If a line in the entries below includes "left", show that line.

** Opening Dataset excerpts block **

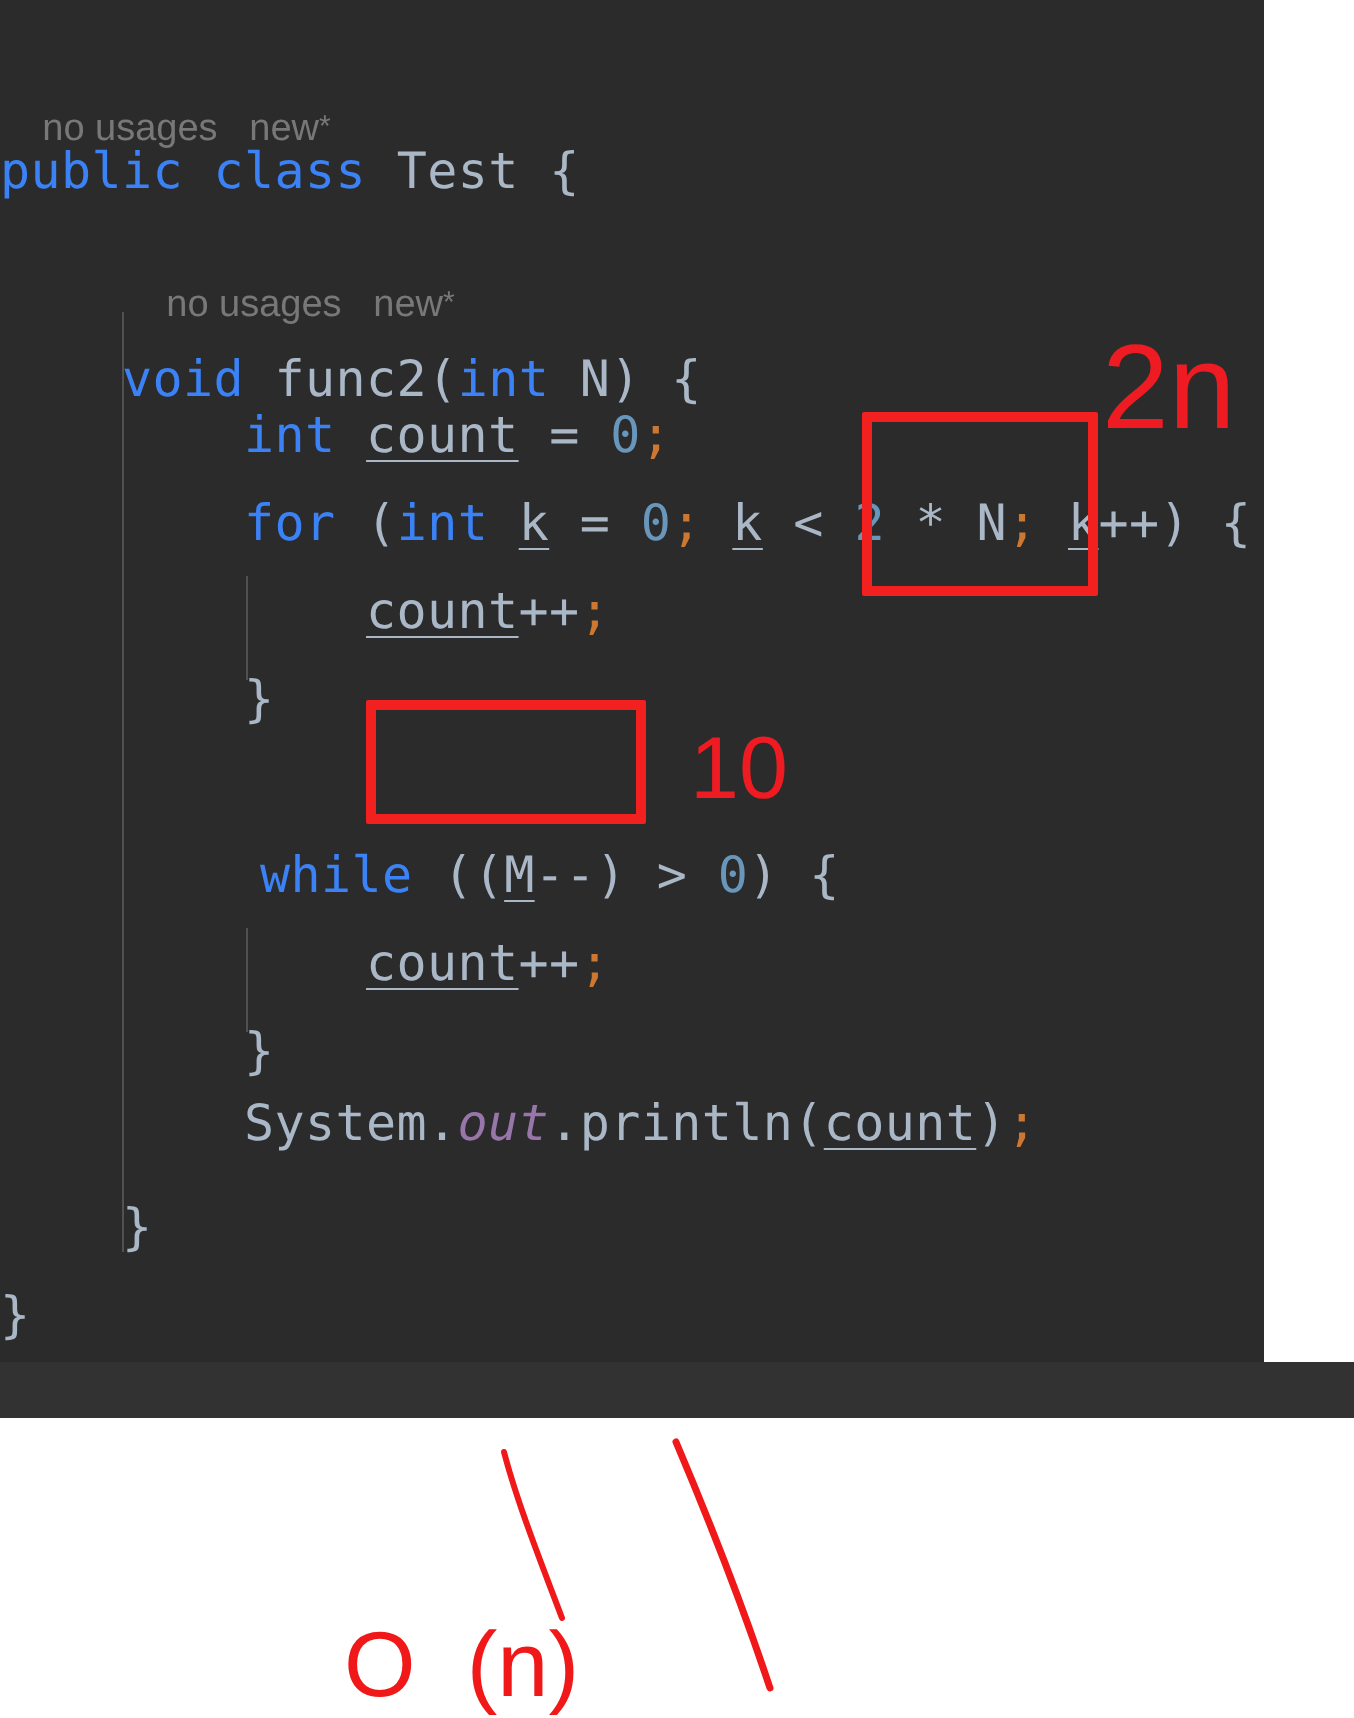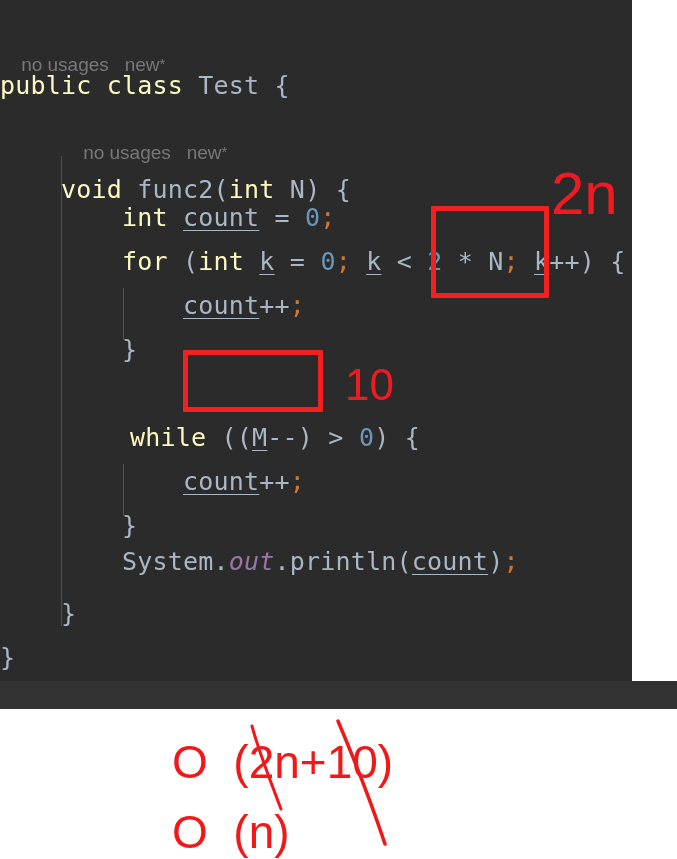--- a/index.html
+++ b/index.html
@@ -48,21 +48,21 @@
     left: 0;
     white-space: pre;
     font-family: "Liberation Sans", sans-serif;
     font-size: 19px;
     line-height: 22px;
     color: #787878;
   }
   .hint-line .star { font-size: 15px; vertical-align: 2px; }
 
   
-  .kw   { color: #fef9c3; }
+  .kw   { color: #3b82f6; }
   .pln  { color: #a9b7c6; }
   .num  { color: #6897bb; }
   .brc  { color: #a9b7c6; }
   .fn   { color: #a9b7c6; }
   .stat { color: #9876aa; font-style: italic; }
   .var  { color: #a9b7c6; text-decoration: underline; text-underline-offset: 4px; text-decoration-thickness: 1px; }
   .op   { color: #cc7832; }
   .cls  { color: #a9b7c6; }
 
   
@@ -157,21 +157,20 @@
 
   <div class="redbox" style="left:183px; top:350px; width:140px; height:62px;"></div>
   <div class="redtext" style="left:345px; top:363px; font-size:44px; line-height:44px;">10</div>
 
 </div>
 
 <div id="editor-strip"></div>
 
 <div id="note">
 
-  <span class="hand" style="left:172px; top:30px;">O  (2n+10)</span>
 
   <span class="hand" style="left:172px; top:100px;">O  (n)</span>
 
   <svg id="strikes" viewBox="0 0 677 150" xmlns="http://www.w3.org/2000/svg">
     <path d="M 252 17 C 258 40, 268 66, 281 100" stroke="#f01818" stroke-width="3" fill="none" stroke-linecap="round"></path>
     <path d="M 338 12 C 352 45, 370 90, 385 135" stroke="#f01818" stroke-width="3.5" fill="none" stroke-linecap="round"></path>
   </svg>
 
 </div>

** Closing Dataset excerpts block **

### Response area
     left: 0;
   <div class="redbox" style="left:183px; top:350px; width:140px; height:62px;"></div>
   <div class="redtext" style="left:345px; top:363px; font-size:44px; line-height:44px;">10</div>
-  <span class="hand" style="left:172px; top:30px;">O  (2n+10)</span>
   <span class="hand" style="left:172px; top:100px;">O  (n)</span>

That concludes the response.